> **Completa lo siguiente**
a) Indica si cada afirmación coincide con el fragmento sobre José Ignacio. Responde sí o no y cita las palabras que lo deciden: (i) el chofer conducía con extrema prudencia; (ii) a quien narra le disgustaron algunas canciones de los discos; (iii) el viaje en auto a José Ignacio duraba unas cinco horas.
b) Por favor, escribe un párrafo que continúe el fragmento sobre José Ignacio a partir de su última oración.

> **Fragmento**
Víboras en el paraíso

Por

Por Jaime Bayly

Yo no quería irme de Montevideo. No quería irme nunca de esa ciudad tan estimable. Pero unos amigos muy queridos insistieron en prestarme su casa en José Ignacio y enviaron al chofer a buscarme al hotel y no pude rehusarme, no quise hacerles un desaire, y si bien me daba pereza viajar dos horas en auto a ese balneario exclusivo, también me azuzaba la curiosidad de hundir mis zapatos talla catorce en las arenas rojizas, casi marcianas, de las chacras de José Ignacio.

El viaje en la camioneta de mis amigos fue sosegado y lento, pues el chofer conducía con extrema prudencia mientras yo escuchaba los siete discos que mi hija me había regalado por mi cumpleaños con las canciones que más le gustaban a ella, ninguna de las cuales, ninguna, me disgustó escuchar: fue bonito descubrir que musicalmente mi hija y yo somos almas gemelas, como Nick and Norah en esa película genial que vi hace poco en la que él y ella, en medio del vértigo de una noche infinita de Manhattan y alrededores, se resignan a aceptar el hecho mágico y a la vez abrumador de que la música los ha unido y ahora no les queda sino amarse.

En cierto modo fue también la música lo que me unió a mis amigos queridos que me prestaron su casa de José Ignacio, aunque prefiero no entrar en detalles por respeto a su privacidad. Digamos simplemente que esos amigos son como mis hermanos y que la música que yo escucho es a menudo la que ellos hacen con tanta pasión y talento. Digamos que nunca me cansaré de escuchar sus canciones, como nunca me cansé de estar en su casa de José Ignacio, en la que quería quedarme a vivir ya no como amigo sino como casero, a sueldo, renunciando a la televisión y dedicándome a cortar y regar la hierba, limpiar la casa, comprar los víveres, alimentar a los perros, las ovejas y los caballos y mantener todo en orden a la espera de la llegada de mis amigos ahora devenidos jefes y empleadores míos en mi imaginación de escritor mediocre.

> **Listado de datos**

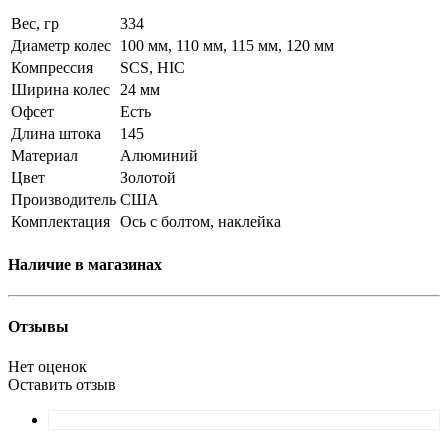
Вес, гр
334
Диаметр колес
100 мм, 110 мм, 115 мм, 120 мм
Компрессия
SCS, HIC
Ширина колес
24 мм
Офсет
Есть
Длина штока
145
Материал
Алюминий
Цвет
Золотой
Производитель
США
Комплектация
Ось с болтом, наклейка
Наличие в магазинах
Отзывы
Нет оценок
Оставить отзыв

---

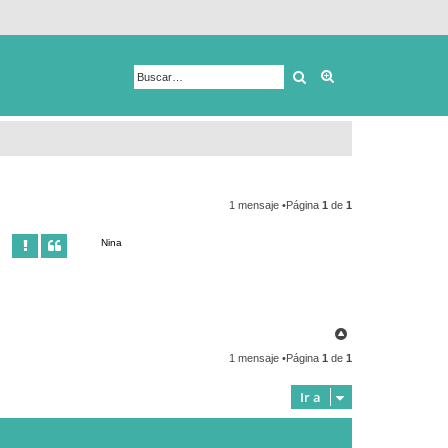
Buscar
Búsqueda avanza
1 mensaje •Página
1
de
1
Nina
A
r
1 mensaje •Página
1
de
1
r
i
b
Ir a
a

* * *

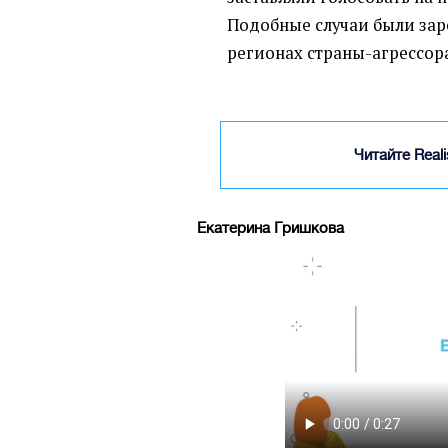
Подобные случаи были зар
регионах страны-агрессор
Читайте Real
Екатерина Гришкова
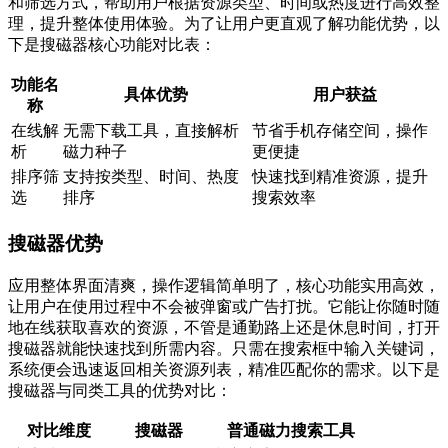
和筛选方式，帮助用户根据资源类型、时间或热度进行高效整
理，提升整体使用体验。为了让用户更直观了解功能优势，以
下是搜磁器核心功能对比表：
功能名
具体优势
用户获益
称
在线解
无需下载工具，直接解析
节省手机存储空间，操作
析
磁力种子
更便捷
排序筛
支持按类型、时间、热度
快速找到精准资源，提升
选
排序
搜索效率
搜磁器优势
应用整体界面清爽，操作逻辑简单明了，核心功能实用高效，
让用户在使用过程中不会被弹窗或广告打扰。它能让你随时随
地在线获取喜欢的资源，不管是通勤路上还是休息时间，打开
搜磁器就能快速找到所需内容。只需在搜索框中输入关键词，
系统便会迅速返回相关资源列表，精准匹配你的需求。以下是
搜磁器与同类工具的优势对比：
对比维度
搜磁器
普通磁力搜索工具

> **Respuestas por tarea**
a)
(i) Sí: "el chofer conducía con extrema prudencia".
(ii) No: "ninguna de las cuales, ninguna, me disgustó escuchar".
(iii) No: "viajar dos horas en auto a ese balneario exclusivo".

b)
La casa era como estar en el paraíso sin haberte muerto y habiendo pecado con descaro y sin remordimiento. La casa era el nirvana, el cielo, alá y las once mil vírgenes, el éxtasis más puro y quieto que he conocido. No había ruido ni vecinos ni forma alguna de desasosiego. El horizonte se perdía en las hectáreas arboladas, en los caballos y las ovejas pastando, en los arroyos y el lago artificial, en el mar azulado de José Ignacio a lo lejos, un mar políglota, que habla todos los idiomas de todos los bañistas cosmopolitas que allí remojan sus posaderas. Pasaba los días tumbado como un náufrago feliz, como un exiliado apátrida, como un enfermo terminal que espera la muerte con ilusión. A veces pensaba que ya me había muerto y que tanta belleza y armonía tenían que ser el más allá, la otra vida, la promesa que tantas veces me hizo mi madre, la recompensa a todos los actos de estúpida bondad y de dispendio económico en que incurrí. Dormía y leía y dormía y dormitaba y acariciaba a los perros y veía cagar a los caballos y escuchaba las canciones de mis amigos y pensaba como mandarles mi resumé para oficiar de casero y quedarme a vivir allí para siempre.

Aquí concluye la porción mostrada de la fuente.